§ **RECORDS SHOWN**:
══════════════════════════════
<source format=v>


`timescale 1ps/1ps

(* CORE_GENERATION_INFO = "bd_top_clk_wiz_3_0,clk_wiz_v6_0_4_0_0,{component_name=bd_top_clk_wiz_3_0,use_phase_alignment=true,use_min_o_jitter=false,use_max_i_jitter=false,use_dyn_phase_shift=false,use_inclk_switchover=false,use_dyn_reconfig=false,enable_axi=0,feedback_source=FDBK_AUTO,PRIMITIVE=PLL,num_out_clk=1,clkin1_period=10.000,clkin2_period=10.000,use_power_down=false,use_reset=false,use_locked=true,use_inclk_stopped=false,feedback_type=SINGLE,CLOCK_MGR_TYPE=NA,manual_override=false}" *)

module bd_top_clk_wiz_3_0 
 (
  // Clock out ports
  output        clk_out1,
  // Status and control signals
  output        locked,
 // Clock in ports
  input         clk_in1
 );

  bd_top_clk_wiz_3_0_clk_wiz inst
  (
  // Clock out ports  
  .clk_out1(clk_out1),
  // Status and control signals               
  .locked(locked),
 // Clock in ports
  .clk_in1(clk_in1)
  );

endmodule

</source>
══════════════════════════════
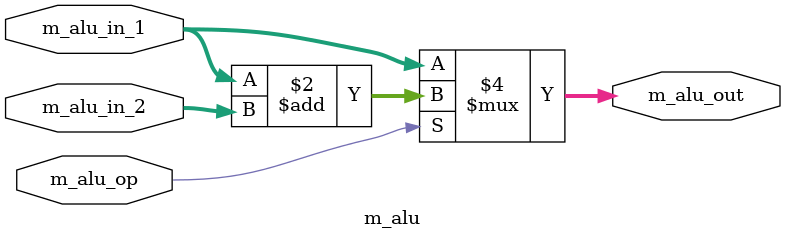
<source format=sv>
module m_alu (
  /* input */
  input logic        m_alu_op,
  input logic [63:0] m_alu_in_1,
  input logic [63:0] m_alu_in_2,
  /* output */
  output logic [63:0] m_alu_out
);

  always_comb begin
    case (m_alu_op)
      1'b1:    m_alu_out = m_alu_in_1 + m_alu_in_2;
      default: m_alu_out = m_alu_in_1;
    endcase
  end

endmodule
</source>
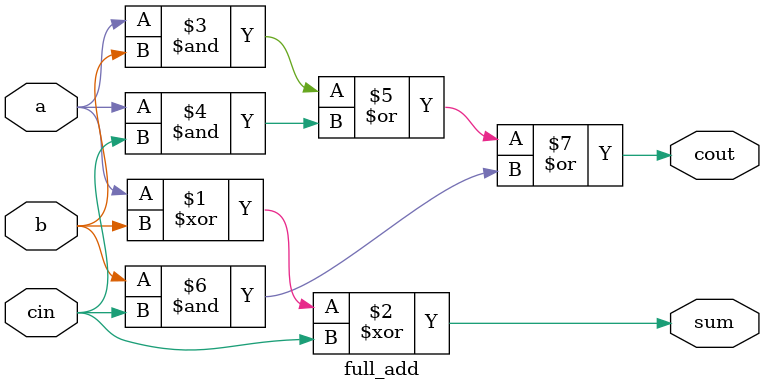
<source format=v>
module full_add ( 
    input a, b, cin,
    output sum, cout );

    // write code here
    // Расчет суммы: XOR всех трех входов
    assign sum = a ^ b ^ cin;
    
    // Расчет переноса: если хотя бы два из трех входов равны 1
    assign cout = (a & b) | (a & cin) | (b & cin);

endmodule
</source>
══════════════════════════════
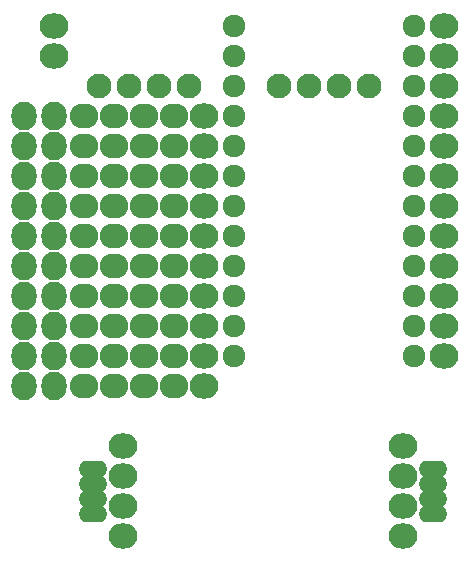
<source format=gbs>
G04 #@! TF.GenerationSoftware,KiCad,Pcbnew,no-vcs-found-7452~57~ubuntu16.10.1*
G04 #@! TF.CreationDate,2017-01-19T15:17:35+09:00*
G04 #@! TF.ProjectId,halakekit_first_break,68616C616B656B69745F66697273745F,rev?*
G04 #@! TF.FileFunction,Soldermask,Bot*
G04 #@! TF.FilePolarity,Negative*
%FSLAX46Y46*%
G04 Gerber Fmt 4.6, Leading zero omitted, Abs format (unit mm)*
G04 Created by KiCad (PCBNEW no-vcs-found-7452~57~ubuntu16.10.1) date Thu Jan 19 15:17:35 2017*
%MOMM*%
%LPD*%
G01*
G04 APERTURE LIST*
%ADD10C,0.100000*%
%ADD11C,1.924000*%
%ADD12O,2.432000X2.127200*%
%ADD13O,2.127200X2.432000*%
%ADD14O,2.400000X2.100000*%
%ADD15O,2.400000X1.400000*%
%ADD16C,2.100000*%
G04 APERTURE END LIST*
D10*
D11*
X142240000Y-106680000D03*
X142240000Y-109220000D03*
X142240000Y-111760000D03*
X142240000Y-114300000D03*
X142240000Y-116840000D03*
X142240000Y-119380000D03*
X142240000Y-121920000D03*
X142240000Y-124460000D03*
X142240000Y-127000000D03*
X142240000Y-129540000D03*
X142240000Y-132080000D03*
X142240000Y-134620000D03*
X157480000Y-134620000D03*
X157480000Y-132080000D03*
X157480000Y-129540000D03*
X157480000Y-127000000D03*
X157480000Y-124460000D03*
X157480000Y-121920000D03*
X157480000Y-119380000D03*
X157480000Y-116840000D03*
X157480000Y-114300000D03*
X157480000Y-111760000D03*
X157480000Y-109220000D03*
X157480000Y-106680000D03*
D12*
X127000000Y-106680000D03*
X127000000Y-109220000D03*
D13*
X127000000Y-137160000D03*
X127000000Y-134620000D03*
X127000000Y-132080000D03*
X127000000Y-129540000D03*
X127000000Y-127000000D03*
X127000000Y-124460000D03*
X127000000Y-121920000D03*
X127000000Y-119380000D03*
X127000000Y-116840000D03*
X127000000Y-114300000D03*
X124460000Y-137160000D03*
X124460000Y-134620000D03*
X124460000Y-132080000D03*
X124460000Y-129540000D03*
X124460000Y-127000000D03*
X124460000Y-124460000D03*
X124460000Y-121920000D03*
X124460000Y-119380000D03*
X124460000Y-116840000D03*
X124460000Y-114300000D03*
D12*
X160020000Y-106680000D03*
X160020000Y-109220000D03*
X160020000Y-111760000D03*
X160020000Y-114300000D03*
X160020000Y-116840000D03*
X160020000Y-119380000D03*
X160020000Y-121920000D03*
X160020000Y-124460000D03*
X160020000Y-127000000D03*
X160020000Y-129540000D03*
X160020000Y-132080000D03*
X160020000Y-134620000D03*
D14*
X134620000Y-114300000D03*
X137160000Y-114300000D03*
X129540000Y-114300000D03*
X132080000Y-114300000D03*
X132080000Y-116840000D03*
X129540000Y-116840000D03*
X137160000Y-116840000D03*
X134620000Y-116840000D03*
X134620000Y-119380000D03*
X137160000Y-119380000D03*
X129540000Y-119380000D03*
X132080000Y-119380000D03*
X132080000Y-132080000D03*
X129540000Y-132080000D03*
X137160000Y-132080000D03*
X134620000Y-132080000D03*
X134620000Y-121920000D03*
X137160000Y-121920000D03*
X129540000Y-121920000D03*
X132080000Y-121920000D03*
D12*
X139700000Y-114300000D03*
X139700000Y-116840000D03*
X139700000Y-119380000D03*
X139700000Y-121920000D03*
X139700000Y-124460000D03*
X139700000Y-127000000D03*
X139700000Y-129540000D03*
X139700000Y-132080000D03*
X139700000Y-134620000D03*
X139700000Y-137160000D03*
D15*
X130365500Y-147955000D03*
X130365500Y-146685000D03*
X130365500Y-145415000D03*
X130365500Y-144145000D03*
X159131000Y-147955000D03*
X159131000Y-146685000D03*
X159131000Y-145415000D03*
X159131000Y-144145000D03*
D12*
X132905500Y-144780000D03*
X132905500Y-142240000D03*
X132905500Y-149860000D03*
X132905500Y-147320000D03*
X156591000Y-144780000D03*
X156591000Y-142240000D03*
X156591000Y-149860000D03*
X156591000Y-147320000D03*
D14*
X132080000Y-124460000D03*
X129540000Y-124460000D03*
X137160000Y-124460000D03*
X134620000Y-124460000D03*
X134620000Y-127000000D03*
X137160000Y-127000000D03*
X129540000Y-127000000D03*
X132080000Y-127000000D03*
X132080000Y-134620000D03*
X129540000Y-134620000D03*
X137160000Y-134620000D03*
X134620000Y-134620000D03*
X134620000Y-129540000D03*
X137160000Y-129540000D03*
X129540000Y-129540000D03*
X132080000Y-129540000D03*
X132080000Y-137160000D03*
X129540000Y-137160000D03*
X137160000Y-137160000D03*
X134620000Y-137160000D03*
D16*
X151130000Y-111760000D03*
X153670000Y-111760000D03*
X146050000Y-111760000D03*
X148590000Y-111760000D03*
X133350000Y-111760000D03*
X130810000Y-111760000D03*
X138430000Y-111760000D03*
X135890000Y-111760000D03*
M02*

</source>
══════════════════════════════
§ **WHAT THIS TASK INVOLVES**: Starting at the line that has "X157480000Y-106680000D03*" in the records above, restate word for word every line until the one that has "X129540000Y-121920000D03*", and include that one as well.

§ **REPLY TO THE TASK**:
X157480000Y-106680000D03*
D12*
X127000000Y-106680000D03*
X127000000Y-109220000D03*
D13*
X127000000Y-137160000D03*
X127000000Y-134620000D03*
X127000000Y-132080000D03*
X127000000Y-129540000D03*
X127000000Y-127000000D03*
X127000000Y-124460000D03*
X127000000Y-121920000D03*
X127000000Y-119380000D03*
X127000000Y-116840000D03*
X127000000Y-114300000D03*
X124460000Y-137160000D03*
X124460000Y-134620000D03*
X124460000Y-132080000D03*
X124460000Y-129540000D03*
X124460000Y-127000000D03*
X124460000Y-124460000D03*
X124460000Y-121920000D03*
X124460000Y-119380000D03*
X124460000Y-116840000D03*
X124460000Y-114300000D03*
D12*
X160020000Y-106680000D03*
X160020000Y-109220000D03*
X160020000Y-111760000D03*
X160020000Y-114300000D03*
X160020000Y-116840000D03*
X160020000Y-119380000D03*
X160020000Y-121920000D03*
X160020000Y-124460000D03*
X160020000Y-127000000D03*
X160020000Y-129540000D03*
X160020000Y-132080000D03*
X160020000Y-134620000D03*
D14*
X134620000Y-114300000D03*
X137160000Y-114300000D03*
X129540000Y-114300000D03*
X132080000Y-114300000D03*
X132080000Y-116840000D03*
X129540000Y-116840000D03*
X137160000Y-116840000D03*
X134620000Y-116840000D03*
X134620000Y-119380000D03*
X137160000Y-119380000D03*
X129540000Y-119380000D03*
X132080000Y-119380000D03*
X132080000Y-132080000D03*
X129540000Y-132080000D03*
X137160000Y-132080000D03*
X134620000Y-132080000D03*
X134620000Y-121920000D03*
X137160000Y-121920000D03*
X129540000Y-121920000D03*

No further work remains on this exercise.